Perhaps the most important public health problem of today is the rapid development and proliferation of antibiotic resistant bacteria. The 60 or so short years of widespread use of antibiotics has witnessed enormous changes in the bacteria that commonly infect human beings. Indiscriminate use of these relatively easily produced compounds has led to crises in many areas. In many countries, antibiotics are widely available over the counter with “black market” production and distribution common. Use in animal husbandry as “growth promoters” has reached massive levels as consumers demand inexpensive meat.

In North America, antibiotics are very freely prescribed and consumed. In contrast, the Scandinavian countries have long been watchful of their antibiotic prescribing habits and can now boast some of the lowest levels of resistance in the world.

There are many mechanisms by which bacteria are able to evade the effects of antibiotics. These are the predominant ones:

Inactivate the antibiotic

The best examples are beta-lactamases produced by many kinds of bacteria. These enzymes open the beta-lactam ring of penicillins and cephalosporins.

Many different types of beta-lactamases have been described with different affinities for different antibiotic compounds. This is a very important mechanism of resistance with very large clinical implications. Other examples of substances which inactivate antibiotics include aminoglycoside modifying enzymes and chloramphenicol acetyltransferase.
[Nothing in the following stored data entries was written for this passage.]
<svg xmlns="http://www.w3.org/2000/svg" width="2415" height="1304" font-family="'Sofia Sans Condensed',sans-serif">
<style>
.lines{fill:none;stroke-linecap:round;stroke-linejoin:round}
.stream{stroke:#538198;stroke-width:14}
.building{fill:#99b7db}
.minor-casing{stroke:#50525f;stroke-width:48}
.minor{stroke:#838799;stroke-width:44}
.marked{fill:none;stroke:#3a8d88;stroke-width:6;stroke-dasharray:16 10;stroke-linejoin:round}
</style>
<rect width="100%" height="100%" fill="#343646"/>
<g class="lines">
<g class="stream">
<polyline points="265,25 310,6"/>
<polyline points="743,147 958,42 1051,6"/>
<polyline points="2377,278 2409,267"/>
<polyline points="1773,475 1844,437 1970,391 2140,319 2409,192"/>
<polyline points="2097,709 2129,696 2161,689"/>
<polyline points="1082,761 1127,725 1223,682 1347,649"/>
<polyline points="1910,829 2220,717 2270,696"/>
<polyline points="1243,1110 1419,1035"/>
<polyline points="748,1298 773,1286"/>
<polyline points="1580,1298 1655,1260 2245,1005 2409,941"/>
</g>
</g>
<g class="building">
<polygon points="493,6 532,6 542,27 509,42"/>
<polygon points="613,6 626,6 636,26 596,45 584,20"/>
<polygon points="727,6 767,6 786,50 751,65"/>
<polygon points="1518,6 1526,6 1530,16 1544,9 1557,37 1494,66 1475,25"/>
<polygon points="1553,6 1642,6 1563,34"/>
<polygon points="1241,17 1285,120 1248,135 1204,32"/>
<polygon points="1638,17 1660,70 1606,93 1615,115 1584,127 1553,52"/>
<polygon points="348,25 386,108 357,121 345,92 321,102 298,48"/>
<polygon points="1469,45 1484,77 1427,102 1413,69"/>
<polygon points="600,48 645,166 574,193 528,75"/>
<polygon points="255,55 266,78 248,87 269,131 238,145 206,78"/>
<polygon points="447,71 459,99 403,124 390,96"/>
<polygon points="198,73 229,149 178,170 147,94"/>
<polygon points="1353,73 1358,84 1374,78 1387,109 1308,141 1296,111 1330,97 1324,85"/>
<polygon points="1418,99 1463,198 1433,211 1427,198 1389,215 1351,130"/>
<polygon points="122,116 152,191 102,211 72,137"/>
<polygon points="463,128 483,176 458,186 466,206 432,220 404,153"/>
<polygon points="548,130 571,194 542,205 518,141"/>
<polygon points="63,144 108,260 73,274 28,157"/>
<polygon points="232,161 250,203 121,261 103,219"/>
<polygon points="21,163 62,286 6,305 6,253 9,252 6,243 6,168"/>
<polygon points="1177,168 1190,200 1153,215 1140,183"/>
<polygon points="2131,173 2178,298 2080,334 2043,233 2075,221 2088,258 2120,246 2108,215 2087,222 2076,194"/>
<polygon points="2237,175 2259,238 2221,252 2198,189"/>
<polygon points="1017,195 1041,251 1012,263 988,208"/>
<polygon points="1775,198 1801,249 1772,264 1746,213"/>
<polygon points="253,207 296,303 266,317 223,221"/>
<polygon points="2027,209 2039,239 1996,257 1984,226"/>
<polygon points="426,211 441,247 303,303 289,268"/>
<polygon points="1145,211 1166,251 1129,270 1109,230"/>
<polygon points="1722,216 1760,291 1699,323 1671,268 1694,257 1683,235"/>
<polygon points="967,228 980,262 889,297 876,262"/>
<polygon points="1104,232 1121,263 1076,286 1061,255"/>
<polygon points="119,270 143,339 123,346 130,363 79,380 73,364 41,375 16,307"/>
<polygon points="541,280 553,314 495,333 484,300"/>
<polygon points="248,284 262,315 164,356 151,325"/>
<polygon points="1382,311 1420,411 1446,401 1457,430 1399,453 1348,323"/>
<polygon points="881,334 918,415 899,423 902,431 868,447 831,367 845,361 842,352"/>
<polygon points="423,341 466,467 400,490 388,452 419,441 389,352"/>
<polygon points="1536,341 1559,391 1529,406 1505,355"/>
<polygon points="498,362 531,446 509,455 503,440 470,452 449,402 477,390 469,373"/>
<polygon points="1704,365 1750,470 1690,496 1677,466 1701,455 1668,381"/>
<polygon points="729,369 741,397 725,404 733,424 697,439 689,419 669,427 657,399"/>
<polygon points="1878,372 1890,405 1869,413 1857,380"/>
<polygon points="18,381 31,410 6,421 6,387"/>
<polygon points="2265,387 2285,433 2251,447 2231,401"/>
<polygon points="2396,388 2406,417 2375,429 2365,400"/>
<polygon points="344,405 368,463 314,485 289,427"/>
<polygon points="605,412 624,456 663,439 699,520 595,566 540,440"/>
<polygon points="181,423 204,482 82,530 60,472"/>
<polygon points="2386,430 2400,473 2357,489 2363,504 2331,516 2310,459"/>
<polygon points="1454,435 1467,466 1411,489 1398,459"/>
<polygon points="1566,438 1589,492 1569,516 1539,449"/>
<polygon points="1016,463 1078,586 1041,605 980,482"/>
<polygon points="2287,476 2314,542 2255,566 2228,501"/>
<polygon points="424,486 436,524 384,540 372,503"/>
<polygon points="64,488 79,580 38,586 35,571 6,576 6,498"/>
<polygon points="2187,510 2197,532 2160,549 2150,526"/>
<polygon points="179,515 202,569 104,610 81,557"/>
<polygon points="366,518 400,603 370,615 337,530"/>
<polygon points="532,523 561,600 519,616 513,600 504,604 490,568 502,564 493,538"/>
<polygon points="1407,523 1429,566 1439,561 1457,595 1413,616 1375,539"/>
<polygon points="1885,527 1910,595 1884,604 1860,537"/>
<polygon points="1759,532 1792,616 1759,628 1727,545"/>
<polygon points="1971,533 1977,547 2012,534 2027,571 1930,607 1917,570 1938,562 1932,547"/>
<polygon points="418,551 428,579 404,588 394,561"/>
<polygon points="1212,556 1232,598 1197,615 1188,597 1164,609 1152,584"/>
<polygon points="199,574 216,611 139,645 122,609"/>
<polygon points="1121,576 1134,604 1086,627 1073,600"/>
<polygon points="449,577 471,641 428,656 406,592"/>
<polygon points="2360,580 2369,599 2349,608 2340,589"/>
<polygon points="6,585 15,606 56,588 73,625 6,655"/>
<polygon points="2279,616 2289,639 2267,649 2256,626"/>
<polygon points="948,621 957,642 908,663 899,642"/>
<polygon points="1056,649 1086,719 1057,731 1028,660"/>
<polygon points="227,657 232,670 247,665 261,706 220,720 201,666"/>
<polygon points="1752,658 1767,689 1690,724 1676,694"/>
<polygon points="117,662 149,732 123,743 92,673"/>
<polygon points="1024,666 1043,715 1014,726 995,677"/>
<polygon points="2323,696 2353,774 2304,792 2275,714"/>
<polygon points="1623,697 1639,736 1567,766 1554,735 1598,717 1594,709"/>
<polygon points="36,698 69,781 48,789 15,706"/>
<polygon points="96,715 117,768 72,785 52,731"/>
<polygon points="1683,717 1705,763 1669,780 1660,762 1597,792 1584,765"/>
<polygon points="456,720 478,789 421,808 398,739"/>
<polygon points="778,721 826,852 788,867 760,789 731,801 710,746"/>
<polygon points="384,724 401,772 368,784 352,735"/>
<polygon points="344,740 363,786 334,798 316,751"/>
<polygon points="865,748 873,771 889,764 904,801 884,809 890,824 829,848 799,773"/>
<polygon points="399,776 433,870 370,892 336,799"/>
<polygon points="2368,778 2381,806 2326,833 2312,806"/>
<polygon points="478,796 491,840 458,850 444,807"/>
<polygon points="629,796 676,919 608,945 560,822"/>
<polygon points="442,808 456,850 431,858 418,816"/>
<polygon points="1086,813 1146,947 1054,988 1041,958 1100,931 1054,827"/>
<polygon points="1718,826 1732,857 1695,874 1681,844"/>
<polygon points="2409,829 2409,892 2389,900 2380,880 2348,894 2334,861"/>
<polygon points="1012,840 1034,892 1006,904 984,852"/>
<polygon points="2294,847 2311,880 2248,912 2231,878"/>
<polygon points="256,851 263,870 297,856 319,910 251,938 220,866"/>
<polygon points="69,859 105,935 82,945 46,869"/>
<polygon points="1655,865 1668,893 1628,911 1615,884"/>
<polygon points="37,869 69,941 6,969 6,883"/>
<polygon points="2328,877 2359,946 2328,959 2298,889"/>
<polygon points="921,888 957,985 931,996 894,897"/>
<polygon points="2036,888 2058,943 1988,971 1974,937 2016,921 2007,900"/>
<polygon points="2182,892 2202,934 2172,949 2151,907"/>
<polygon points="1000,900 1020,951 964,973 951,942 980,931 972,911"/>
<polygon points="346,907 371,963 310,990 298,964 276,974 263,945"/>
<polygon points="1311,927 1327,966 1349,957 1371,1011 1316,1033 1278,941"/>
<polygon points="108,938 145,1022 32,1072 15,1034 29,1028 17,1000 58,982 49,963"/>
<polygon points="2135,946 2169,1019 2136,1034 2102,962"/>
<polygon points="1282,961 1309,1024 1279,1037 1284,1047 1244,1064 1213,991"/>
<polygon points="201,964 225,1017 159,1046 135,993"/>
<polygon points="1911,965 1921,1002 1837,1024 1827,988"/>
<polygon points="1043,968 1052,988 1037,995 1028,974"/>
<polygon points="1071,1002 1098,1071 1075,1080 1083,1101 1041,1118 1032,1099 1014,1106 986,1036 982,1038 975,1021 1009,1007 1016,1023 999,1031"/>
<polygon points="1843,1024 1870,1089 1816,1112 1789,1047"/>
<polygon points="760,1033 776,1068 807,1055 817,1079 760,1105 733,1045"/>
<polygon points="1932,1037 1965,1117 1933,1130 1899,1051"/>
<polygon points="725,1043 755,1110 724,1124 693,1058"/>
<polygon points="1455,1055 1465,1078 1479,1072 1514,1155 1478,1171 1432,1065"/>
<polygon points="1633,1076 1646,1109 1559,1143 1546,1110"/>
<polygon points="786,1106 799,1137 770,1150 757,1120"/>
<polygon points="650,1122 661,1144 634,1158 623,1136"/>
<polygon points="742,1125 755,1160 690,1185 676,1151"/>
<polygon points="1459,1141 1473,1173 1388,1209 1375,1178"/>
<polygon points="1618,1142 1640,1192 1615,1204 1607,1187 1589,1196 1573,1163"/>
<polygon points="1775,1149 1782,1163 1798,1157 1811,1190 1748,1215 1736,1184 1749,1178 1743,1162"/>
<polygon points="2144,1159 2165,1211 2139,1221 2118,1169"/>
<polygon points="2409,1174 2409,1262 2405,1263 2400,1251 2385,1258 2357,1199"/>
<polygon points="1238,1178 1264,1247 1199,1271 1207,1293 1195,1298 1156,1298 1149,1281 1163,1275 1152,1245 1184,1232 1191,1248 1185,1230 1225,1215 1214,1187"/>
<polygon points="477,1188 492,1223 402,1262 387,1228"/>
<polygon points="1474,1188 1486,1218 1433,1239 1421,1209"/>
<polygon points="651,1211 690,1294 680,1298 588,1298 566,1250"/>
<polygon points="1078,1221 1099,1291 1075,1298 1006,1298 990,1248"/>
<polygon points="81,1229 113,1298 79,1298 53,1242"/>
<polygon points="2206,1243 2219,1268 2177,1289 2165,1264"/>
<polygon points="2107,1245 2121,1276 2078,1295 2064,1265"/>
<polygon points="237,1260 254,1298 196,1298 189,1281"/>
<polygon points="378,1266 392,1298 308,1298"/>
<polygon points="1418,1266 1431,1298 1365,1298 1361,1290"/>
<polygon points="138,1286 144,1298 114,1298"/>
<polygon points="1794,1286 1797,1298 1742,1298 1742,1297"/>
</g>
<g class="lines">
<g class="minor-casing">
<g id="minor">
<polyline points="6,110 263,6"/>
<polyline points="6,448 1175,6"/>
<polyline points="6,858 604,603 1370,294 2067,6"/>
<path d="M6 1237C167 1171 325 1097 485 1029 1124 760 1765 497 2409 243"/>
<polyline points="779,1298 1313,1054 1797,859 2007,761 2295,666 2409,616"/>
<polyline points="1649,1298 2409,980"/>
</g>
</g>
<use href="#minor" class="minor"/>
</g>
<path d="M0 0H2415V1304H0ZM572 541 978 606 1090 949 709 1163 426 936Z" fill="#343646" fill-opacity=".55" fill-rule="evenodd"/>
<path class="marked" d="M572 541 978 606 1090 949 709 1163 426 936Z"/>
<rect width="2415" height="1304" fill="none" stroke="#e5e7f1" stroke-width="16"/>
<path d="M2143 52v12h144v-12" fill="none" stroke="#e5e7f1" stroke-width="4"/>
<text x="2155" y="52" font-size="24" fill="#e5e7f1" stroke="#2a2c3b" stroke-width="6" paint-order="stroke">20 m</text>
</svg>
Alteration of target sites

  • Ribosomal alterations can lead to resistance to any of the agents that bind ribosomes most notably tetracyclines and macrolides.
  • Changes in Penicillin Binding Proteins is an important means by which some organisms evade the effects of penicillins and cephalosporins. Methicillin resistant Staphylococcus aureus (MRSA) is a serious problem in hospitals and is the primary example.
  • Modifications of folate synthesis enzymes confers resistance to trimethoprim and sulfa drugs.
  • Altered DNA Gyrases don’t bind fluoroquinolones conferring resistance.

Alterations in Membranes

Gram negative outer membranes contain porins – channels that facilitate transmembrane passage of substances in and out of the cell. Most antibiotics gain access to the inside of bacteria in this way. Alterations in porin structure and number can decrease activity of a wide variety of antibiotics.

Efflux pumps

Several types of bacteria can pump antibiotics out of themselves using energy dependant pumps. This relatively recently described mechanism is being more and more reported for more and more types of antibiotics and is gaining in clinical importance.

Spread of Resistance

Bacteria are very promiscuous!! They share genetic elements freely and willingly.

Plasmids are self-replicating, extrachromosomal circular pieces of DNA that facilitate exchange of resistance determinants. Many plasmids carry several different resistance genes making the acquisition of multiple resistances possible with one genetic event.

Bacteriophages are viruses that infect bacteria. They spread genetic material by a process known as transduction.

Transposons are DNA segments that have the ability to translocate between different areas of the chromosome or between plasmids, bacteriophage and chromosomes allowing for ready dissemination. Recently, there have been transposons described that have the ability to translocate from one bacterium to another without a plasmid or bacteriophage intermediate. These so-called “conjugative” transposons have been referred to as “jumping genes”.